The Nauru files are the most comprehensive insight into conditions in the island detention camp that the Australian public has ever been given.
 
They reveal suicide attempts so common as to be unremarkable: refugees find their friends hanging by their neck from bedsheets, barely conscious and moments from death; children calmly report their parents have swallowed screws and will be dead soon; parents coldly reveal their plans to carry their children as they walk into the sea.
 
They show children left in states of extreme vulnerability and danger. They expose the basic privation of detention: people refusing to use fetid toilets that haven’t been cleaned for weeks; women bullied into exposing their bodies to guards so they can have enough water to shower; women suffering incontinence denied sanitary pads.
 
And the Nauru files unveil how conditions in the camps are clinically euphemised for the outside world: critical incidents, in which refugees have attempted to kill themselves, or are raped or assaulted, are downgraded to the classifications “major” or “minor”, ensuring the security subcontractor on the island won’t be fined for failing to report them in time; doctors’ orders that someone be moved for urgent medical treatment are overruled by a department slavishly determined to uphold a policy, regardless of medical consequence.
 
The dry, disengaged language reduces the endless cycle of crises to mundanity. The cache of documents is, at once, horrific and banal.
 
The systemic failures of the Nauru detention regime have been known previously. Alongside the testimony of those detained on the island, and of those who have worked there, evidence has emerged in government inquiries and reports, in parliamentary committees, and in the promises that problems have been addressed and improved.
 
The files prove how the organisations running the island camp – including the Department of Immigration and Border Protection – deliberately seek to suppress the reality of the island being revealed, to stop information getting out.
 
They demonstrate how the detention regime’s massive bureaucracy is used to obfuscate, mislead, and distort information.
 
The downgrading of reports allows those running the camps to sanitise the conditions inside them, to claim that the situation is better than they are, to report to their Canberra superiors and paymasters that life in the detention centre, on the island, is under control, even improving. But the whitewashing can only cover so much.
 
The files vindicate the whistleblowers of the Nauru regime.
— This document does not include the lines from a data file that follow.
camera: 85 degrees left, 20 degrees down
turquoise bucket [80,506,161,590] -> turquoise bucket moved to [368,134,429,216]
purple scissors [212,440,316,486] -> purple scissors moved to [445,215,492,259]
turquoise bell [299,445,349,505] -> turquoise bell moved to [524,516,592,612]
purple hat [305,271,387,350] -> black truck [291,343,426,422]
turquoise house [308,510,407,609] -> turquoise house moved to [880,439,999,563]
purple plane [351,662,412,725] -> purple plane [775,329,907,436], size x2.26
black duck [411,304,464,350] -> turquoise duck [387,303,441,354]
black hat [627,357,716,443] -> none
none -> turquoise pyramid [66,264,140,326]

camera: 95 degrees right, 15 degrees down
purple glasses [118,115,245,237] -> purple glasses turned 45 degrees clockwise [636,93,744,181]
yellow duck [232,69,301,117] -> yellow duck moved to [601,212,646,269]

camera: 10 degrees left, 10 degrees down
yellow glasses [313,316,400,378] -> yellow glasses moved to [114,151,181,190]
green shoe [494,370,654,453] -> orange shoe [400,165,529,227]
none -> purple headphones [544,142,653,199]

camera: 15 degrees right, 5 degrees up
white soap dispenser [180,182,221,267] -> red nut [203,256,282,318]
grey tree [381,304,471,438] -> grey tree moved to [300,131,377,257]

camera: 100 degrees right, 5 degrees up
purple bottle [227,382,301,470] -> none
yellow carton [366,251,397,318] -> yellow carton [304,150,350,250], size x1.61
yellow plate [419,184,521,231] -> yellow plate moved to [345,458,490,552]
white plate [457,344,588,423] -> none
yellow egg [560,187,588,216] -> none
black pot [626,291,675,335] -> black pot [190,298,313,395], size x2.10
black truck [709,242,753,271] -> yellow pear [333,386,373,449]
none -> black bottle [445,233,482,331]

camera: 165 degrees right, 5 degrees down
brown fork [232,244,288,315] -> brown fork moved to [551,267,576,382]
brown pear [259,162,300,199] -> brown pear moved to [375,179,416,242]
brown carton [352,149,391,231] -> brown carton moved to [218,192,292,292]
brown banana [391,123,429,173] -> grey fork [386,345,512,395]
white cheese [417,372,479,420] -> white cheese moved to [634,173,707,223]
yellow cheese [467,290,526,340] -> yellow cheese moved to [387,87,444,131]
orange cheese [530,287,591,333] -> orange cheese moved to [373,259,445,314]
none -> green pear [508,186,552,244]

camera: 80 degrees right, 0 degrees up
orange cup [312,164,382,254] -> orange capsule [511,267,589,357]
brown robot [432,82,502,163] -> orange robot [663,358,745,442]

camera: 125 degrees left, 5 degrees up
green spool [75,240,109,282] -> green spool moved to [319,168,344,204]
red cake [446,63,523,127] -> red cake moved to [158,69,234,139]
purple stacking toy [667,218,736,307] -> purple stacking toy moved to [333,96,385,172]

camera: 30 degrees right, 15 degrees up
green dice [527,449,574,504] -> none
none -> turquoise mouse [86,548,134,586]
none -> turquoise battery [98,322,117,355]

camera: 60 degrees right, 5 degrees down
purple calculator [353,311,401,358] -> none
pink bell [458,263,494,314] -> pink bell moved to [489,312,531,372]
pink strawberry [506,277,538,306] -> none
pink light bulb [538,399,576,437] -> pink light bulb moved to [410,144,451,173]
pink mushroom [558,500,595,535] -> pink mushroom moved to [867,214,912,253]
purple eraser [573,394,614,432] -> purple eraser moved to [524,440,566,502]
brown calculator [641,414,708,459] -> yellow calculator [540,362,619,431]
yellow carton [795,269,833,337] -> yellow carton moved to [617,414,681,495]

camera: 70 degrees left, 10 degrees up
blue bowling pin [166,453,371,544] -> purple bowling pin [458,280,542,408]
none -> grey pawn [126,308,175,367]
People such as the traumatologist and psychologist Paul Stevenson, who said conditions on Nauru were the worst “atrocity” he had ever seen in 40 years working with the victims of terrorist attacks and natural disasters, people such as Dr Peter Young, formerly the chief psychiatrist responsible for the care of asylum seekers on the island, who said the camps were “inherently toxic” and that the immigration department deliberately harmed vulnerable detainees in a process akin to torture.
 
The files clearly demonstrate the broader trends on the island: that mental health deteriorates precipitously the longer people are held; that the clinical advice of doctors is overridden by bureaucrats insistent that “the policy” be upheld; and, most disturbingly, that children are, by far, the most damaged by the nature and fact of indefinite detention on Nauru.
 
Children carry the additional burden of keeping their parents alive – mothers and fathers regularly report they would kill themselves were it not for their children. When even that is not enough, children are regularly the ones who raise the alarm when their parents do try to take their own lives.
 
Nauru is but one in a line of “solutions” engineered by Australia to address the issue of irregular migration (“solution” implying that people fleeing is a novel problem rather than a millennia-old human activity, and a domestic issue at that, one that can be fixed with a simple, single fix).
 
Australia now has a suite of these failed “solutions”: the Pacific, the Malaysia (struck down by the high court in 2012), the Papua New Guinea, the Nauru, the Cambodia. None have been solutions at all.
 
Fundamentally, Australia’s “Nauru solution” is built on one fundamental lie – that this place is any kind of answer at all.